Radiologists were not blinded to clinical presentation and blood tests, which is common in real practice, but it should be considered if the results were applied to settings where this information is not yet available. Also, as a consequence of how the reporting was structured and of the need to be rapid and concise during the epidemic phase of the disease, we collected only some of the CT findings of COVID-19. This approach is surely less accurate than the retrospective review performed by experienced thoracic radiologists adopted by most studies, but it is more representative of the real-life diagnostic process.

Implications for practice

The results of this study are not intended to produce evidence to be generalized to all clinical scenarios. Nevertheless, we show high sensitivity and high positive predictive value of CT for COVID-19 pneumonia in the epidemic setting.

The specific phase during which the study was conducted reflects one of the scenarios proposed by the Fleischner Society [17], characterized by a high number of symptomatic patients presenting to the ERs, high pre-test probability, and unavailability of rapid virological testing.

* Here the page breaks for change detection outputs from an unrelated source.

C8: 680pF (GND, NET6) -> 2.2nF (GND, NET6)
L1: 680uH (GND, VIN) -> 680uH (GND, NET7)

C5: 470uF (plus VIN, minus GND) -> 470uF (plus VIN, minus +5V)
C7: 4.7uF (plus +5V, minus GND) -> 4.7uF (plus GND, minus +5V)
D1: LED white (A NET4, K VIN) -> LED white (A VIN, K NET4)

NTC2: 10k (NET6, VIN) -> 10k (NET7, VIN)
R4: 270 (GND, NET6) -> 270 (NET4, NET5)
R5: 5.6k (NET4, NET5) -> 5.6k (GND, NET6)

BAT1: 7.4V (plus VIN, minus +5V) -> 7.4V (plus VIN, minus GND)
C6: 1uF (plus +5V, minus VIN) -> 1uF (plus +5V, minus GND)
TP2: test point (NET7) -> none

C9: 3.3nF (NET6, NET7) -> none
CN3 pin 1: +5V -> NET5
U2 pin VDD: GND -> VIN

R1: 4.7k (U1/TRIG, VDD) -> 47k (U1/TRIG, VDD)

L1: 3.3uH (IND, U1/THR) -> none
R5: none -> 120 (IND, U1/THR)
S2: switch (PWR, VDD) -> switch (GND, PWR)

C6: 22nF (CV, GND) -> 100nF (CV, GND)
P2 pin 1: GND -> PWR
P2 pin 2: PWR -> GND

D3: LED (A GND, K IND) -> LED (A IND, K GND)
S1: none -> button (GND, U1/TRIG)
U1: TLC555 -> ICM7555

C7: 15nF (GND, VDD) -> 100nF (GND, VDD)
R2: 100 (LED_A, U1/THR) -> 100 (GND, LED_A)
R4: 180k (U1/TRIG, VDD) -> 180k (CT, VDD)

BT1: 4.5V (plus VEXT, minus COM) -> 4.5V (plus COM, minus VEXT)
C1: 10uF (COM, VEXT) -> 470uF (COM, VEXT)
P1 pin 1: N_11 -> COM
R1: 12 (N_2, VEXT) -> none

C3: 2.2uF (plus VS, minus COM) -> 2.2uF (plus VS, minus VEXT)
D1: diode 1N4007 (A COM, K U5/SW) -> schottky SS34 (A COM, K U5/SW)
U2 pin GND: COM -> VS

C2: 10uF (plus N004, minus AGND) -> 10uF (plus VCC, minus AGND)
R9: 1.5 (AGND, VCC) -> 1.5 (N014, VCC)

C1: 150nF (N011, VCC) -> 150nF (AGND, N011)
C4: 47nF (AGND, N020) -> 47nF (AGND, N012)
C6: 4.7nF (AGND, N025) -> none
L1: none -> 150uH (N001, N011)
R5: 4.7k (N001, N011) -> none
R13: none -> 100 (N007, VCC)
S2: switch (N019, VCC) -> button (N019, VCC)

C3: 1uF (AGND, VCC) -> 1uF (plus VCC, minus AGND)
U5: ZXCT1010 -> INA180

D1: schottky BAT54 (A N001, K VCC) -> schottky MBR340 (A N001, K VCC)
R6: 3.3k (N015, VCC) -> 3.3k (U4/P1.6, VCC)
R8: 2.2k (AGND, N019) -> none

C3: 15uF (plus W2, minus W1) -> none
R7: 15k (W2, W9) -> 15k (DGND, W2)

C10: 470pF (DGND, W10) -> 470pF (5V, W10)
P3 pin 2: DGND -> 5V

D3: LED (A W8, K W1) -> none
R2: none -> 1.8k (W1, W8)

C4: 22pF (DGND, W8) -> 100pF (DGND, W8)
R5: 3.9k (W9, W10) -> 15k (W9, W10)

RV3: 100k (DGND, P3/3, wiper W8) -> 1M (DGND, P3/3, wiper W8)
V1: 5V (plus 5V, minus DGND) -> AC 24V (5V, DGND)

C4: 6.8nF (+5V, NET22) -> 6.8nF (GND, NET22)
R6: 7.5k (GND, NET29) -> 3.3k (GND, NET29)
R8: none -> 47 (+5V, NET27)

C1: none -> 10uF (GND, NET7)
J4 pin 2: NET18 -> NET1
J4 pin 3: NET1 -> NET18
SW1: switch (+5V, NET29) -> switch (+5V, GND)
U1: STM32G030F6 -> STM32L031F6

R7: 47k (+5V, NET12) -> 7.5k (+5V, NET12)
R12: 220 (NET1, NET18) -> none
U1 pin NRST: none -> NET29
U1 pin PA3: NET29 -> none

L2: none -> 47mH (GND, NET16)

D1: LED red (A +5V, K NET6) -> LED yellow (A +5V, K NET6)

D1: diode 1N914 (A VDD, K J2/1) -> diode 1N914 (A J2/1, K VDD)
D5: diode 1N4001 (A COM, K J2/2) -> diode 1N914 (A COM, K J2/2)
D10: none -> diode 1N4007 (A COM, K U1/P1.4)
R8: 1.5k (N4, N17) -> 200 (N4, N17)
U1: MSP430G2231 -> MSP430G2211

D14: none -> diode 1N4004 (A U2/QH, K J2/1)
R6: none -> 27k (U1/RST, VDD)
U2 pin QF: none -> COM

Further studies are needed to assess specificity and PPV in lower prevalence settings. Also, a structured report for suspected COVID-19 patients may help in monitoring the proportion of positive results and the PPV of different positivity thresholds in different phases of the epidemic. Moreover, including CT from the pre-epidemic period [13] may help in assessing specificity to be projected in periods when COVID-19 could cyclically shift from endemic to epidemic phases.

Conclusions

In a high-prevalence setting (during the outbreak peak), CT presented a high PPV and may thus be considered a good reference to help clinicians to recognize and triage COVID-19 patients while waiting for RT-PCR diagnostic confirmation. Our results also confirm that in case of negative RT-PCR and highly suggestive CT findings, RT-PCR should be repeated; the patient should remain isolated, given the high probability of RT-PCR false negatives in this group.